Il est deux mois porteurs de changement : janvier et ses résolutions de nouvelle année et septembre et ses résolutions de rentrée !

Alors en ce mois clef, ne faite pas l’impasse sur ce temps de remise en question capable de changer le cours de votre année.

Profitez de la relative détente de retour de vacances pour vous installer dans le calme et prendre le temps de vous poser les bonnes questions avant qu’elles se noient sous le poids des tâches quotidiennes. Quels ont été les principaux freins à votre sérénité l’année passée ? Qu’avez vous souhaitez faire sans jamais parvenir à prendre le temps de l’appliquer ? Qu’avez vous envie de mettre en place pour améliorer votre quotidien ?

Et pour vous aider, voici cinq bonnes résolutions pour une année équilibrée :

  • Prendre du temps pour soi : votre corps est votre premier ustensile de travail, ne le délaissez donc pas sous peine de le payer au quotidien.
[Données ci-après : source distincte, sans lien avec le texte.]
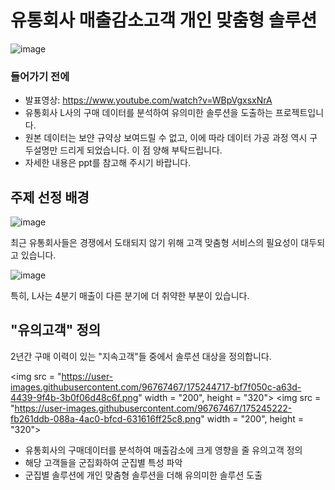 # 유통회사 매출감소고객 개인 맞춤형 솔루션

![image](https://user-images.githubusercontent.com/96767467/168734801-7cb69337-6700-450d-99d1-32fe266854e9.png)

### 들어가기 전에
- 발표영상: https://www.youtube.com/watch?v=WBpVgxsxNrA
- 유통회사 L사의 구매 데이터를 분석하여 유의미한 솔루션을 도출하는 프로젝트입니다.
- 원본 데이터는 보얀 규약상 보여드릴 수 없고, 이에 따라 데이터 가공 과정 역시 구두설명만 드리게 되었습니다. 이 점 양해 부탁드립니다.
- 자세한 내용은 ppt를 참고해 주시기 바랍니다.

## 주제 선정 배경

![image](https://user-images.githubusercontent.com/96767467/175243201-38864733-2e23-47eb-b69a-e87f39194fe1.png)  

최근 유통회사들은 경쟁에서 도태되지 않기 위해 고객 맞춤형 서비스의 필요성이 대두되고 있습니다.

![image](https://user-images.githubusercontent.com/96767467/175243564-9310d463-af06-4ea5-8289-ba92f6fdf674.png)  

특히, L사는 4분기 매출이 다른 분기에 더 취약한 부분이 있습니다.


## "유의고객" 정의

2년간 구매 이력이 있는 "지속고객"들 중에서 솔루션 대상을 정의합니다.

<img src = "https://user-images.githubusercontent.com/96767467/175244717-bf7f050c-a63d-4439-9f4b-3b0f06d48c6f.png" width = "200", height = "320">
<img src = "https://user-images.githubusercontent.com/96767467/175245222-fb261ddb-088a-4ac0-bfcd-631616ff25c8.png" width = "200", height = "320">


- 유통회사의 구매데이터를 분석하여 매출감소에 크게 영향을 줄 유의고객 정의
- 해당 고객들을 군집화하여 군집별 특성 파악
- 군집별 솔루션에 개인 맞춤형 솔루션을 더해 유의미한 솔루션 도출

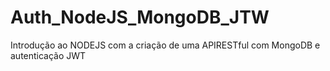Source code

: # Auth_NodeJS_MongoDB_JTW
Introdução ao NODEJS com a criação de uma APIRESTful com MongoDB e autenticação JWT
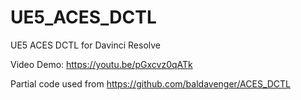 # UE5_ACES_DCTL
UE5 ACES DCTL for Davinci Resolve

Video Demo: https://youtu.be/pGxcvz0qATk

Partial code used from https://github.com/baldavenger/ACES_DCTL
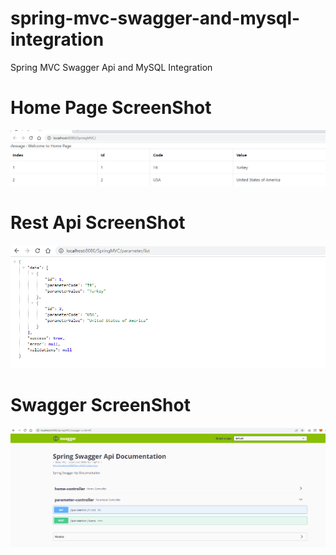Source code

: # spring-mvc-swagger-and-mysql-integration
Spring MVC Swagger Api and MySQL Integration

# Home Page ScreenShot
![Screenshot](https://github.com/OzgurAkinci/spring-mvc-swagger-and-mysql-integration/blob/main/home-page-ss.png?raw=true)

# Rest Api ScreenShot
![Screenshot](https://github.com/OzgurAkinci/spring-mvc-swagger-and-mysql-integration/blob/main/rest-api-ss.png?raw=true)

# Swagger ScreenShot
![Screenshot](https://github.com/OzgurAkinci/spring-mvc-swagger-and-mysql-integration/blob/main/swagger-ss.png?raw=true)
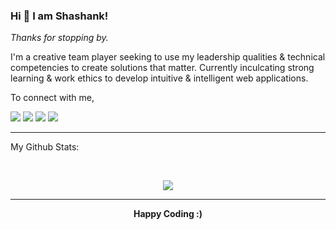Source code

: ### Hi 👋 I am Shashank!

_Thanks for stopping by._

I'm a creative team player seeking to use my leadership qualities & technical competencies to create solutions that matter.
Currently inculcating strong learning & work ethics to develop intuitive & intelligent web applications.

To connect with me,

<p align = "center">

[<img src="https://img.shields.io/badge/medium-%2312100E.svg?&style=for-the-badge&logo=medium&logoColor=white" />](https://medium.com/@ssbarik/web-development-the-journey-the-backpack-9566e5a25c9)
[<img src ="https://img.shields.io/badge/portfolio-web-%23.svg?&style=for-the-badge&logo=&logoColor=white%22">](https://ssbarik.github.io/)
[<img src="https://img.shields.io/badge/linkedin-%230077B5.svg?&style=for-the-badge&logo=linkedin&logoColor=white" />](https://www.linkedin.com/in/ssbarik/)
[<img src = "https://img.shields.io/badge/instagram-%23E4405F.svg?&style=for-the-badge&logo=instagram&logoColor=white">](https://www.instagram.com/_ssb___/)

</p>

---
My Github Stats: 

<br>

<p align = "center">
  <img src = "https://github-readme-stats.vercel.app/api?username=ssbarik&show_icons=true&theme=radical&line_height=27">
</p>

---

<p align = "center">
  <b>Happy Coding :)</b>
</p>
Prenez le temps de prendre rendez-vous avec votre ostéopathe pour régler ce mal de dos qui vous a handicapé toute l’année ou encore de réserver un soin du visage de 30 minutes rien que pour vous. Le plus important étant de vous faire du bien régulièrement. Votre corps vous le rendra et vos proches également !
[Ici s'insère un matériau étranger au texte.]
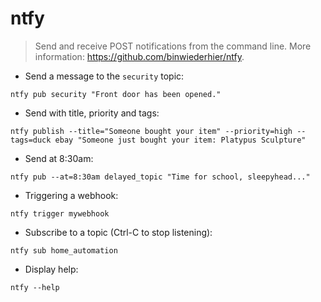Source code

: # ntfy

> Send and receive POST notifications from the command line.
> More information: <https://github.com/binwiederhier/ntfy>.

- Send a message to the `security` topic:

`ntfy pub security "Front door has been opened."`

- Send with title, priority and tags:

`ntfy publish --title="Someone bought your item" --priority=high --tags=duck ebay "Someone just bought your item: Platypus Sculpture"`

- Send at 8:30am:

`ntfy pub --at=8:30am delayed_topic "Time for school, sleepyhead..."`

- Triggering a webhook:

`ntfy trigger mywebhook`

- Subscribe to a topic (Ctrl-C to stop listening):

`ntfy sub home_automation`

- Display help:

`ntfy --help`
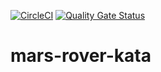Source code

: [![CircleCI](https://circleci.com/gh/khoovirajsingh/mars-rover-kata.svg?style=svg)](https://circleci.com/gh/khoovirajsingh/mars-rover-kata)  [![Quality Gate Status](https://sonarcloud.io/api/project_badges/measure?project=khoovirajsingh_mars-rover-kata&metric=alert_status)](https://sonarcloud.io/dashboard?id=khoovirajsingh_mars-rover-kata)  

# mars-rover-kata
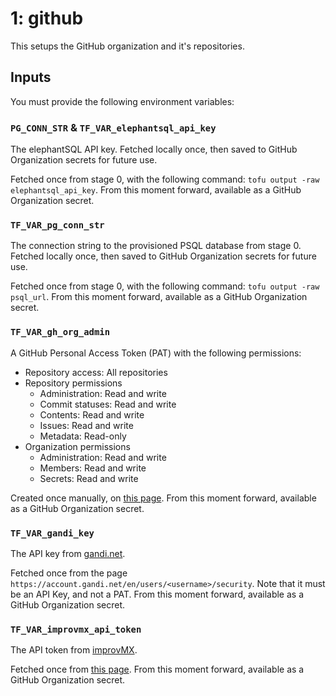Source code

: # 1: github

This setups the GitHub organization and it's repositories.

## Inputs

You must provide the following environment variables:

### `PG_CONN_STR` & `TF_VAR_elephantsql_api_key`

The elephantSQL API key. Fetched locally once, then saved to GitHub Organization
 secrets for future use.

Fetched once from stage 0, with the following command: `tofu output -raw elephantsql_api_key`.
From this moment forward, available as a GitHub Organization secret.

### `TF_VAR_pg_conn_str`

The connection string to the provisioned PSQL database from stage 0. Fetched
 locally once, then saved to GitHub Organization secrets for future use.

Fetched once from stage 0, with the following command: `tofu output -raw psql_url`.
From this moment forward, available as a GitHub Organization secret.

### `TF_VAR_gh_org_admin`

A GitHub Personal Access Token (PAT) with the following permissions:

- Repository access: All repositories
- Repository permissions
  - Administration: Read and write
  - Commit statuses: Read and write
  - Contents: Read and write
  - Issues: Read and write
  - Metadata: Read-only
- Organization permissions
  - Administration: Read and write
  - Members: Read and write
  - Secrets: Read and write

Created once manually, on [this page](https://github.com/settings/tokens?type=beta).
From this moment forward, available as a GitHub Organization secret.

### `TF_VAR_gandi_key`

The API key from [gandi.net](https://gandi.net).

Fetched once from the page `https://account.gandi.net/en/users/<username>/security`.
 Note that it must be an API Key, and not a PAT.
 From this moment forward, available as a GitHub Organization secret.

### `TF_VAR_improvmx_api_token`

The API token from [improvMX](https://improvmx.com/).

Fetched once from [this page](https://app.improvmx.com/api). From this moment
 forward, available as a GitHub Organization secret.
  • Se remettre en cuisine, en solo, en famille ou même entre amis : pour la fierté de pouvoir dire « c’est moi qui l’ai fait », le plaisir de goûter de nouvelles associations, le partage et la convivialité d’un travail d’équipe, l’excitation des papilles au contact de saveurs inédites, l’apprentissage de cultures différentes mais tout aussi riches.
  • Choisir une activité à pratiquer et s’y adonner une fois par semaine au minimum : danse, footing, football, dessin, travaux manuels, poterie,… Rien de mieux que de se voir progresser pour regonfler un peu son égo !
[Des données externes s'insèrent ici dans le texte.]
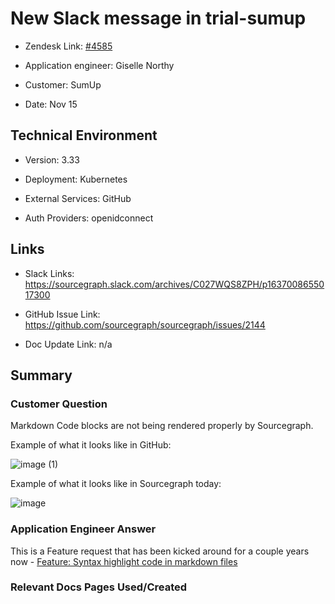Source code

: 

# New Slack message in trial-sumup <!-- Ticket Title  Hint: include keywords to make it searchable -->



- Zendesk Link: [#4585](https://sourcegraph.zendesk.com/agent/tickets/4585)

- Application engineer: Giselle Northy

- Customer: SumUp <!-- Redact if this contains personally identifying information -->

- Date: Nov 15


<!-- Data populated from integration, speak to Ben Gordon or Michael Bali if not working -->

<!-- During Internal team trial, fill missing data manually (we are waiting for all data to sync) -->



## Technical Environment

- Version: ​3.33

- Deployment: Kubernetes

- External Services: GitHub

- Auth Providers: openidconnect





## Links
<!-- Data for application engineer manual entry -->
- Slack Links: https://sourcegraph.slack.com/archives/C027WQS8ZPH/p1637008655017300

- GitHub Issue Link: https://github.com/sourcegraph/sourcegraph/issues/2144

- Doc Update Link: n/a



## Summary

### Customer Question



Markdown Code blocks are not being rendered properly by Sourcegraph.

Example of what it looks like in GitHub:

![image (1)](https://user-images.githubusercontent.com/27694443/142047311-2dffef74-ab64-44fe-a872-94a0562fc29e.png)

Example of what it looks like in Sourcegraph today:

![image](https://user-images.githubusercontent.com/27694443/142047351-b5c6882d-e864-4dbe-822d-d2c023a8c8ec.png)

### Application Engineer Answer



This is a Feature request that has been kicked around for a couple years now -  [Feature: Syntax highlight code in markdown files](https://github.com/sourcegraph/sourcegraph/issues/2144)


### Relevant Docs Pages Used/Created


<!-- Once complete, upload a copy to https://github.com/sourcegraph/support-tools-internal/tree/main/resolved-tickets as a .md file -->
<!-- Name the file 4585.md -->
  • Customiser un meuble, un mur, un vêtement, bref, laissez parler le créatif qui sommeille en vous et ne demande qu’à s’éveiller ! On n’apprécie jamais autant la beauté d’un objet qu’on a participé à créer. Alors que ce soit la peinture d’une veille commode, la décoration d’un mur à l’aide de multiples cadres et photos choisis ou encore le remplacement des boutons d’une veste un peu trop rétro par des nouveaux plus contemporains, faites confiance à vos mains !
  • S’initier au bio sans culpabilité : inutile de passer au « tout bio » pour commencer à se faire du bien, le principal étant de modifier progressivement vos habitudes alimentaires. Un fruit, un produit ménager, une crème, commencez par faire une petite place dans vos placards pour les produits bios quitte à l’agrandir au fur et à mesure de vos envies.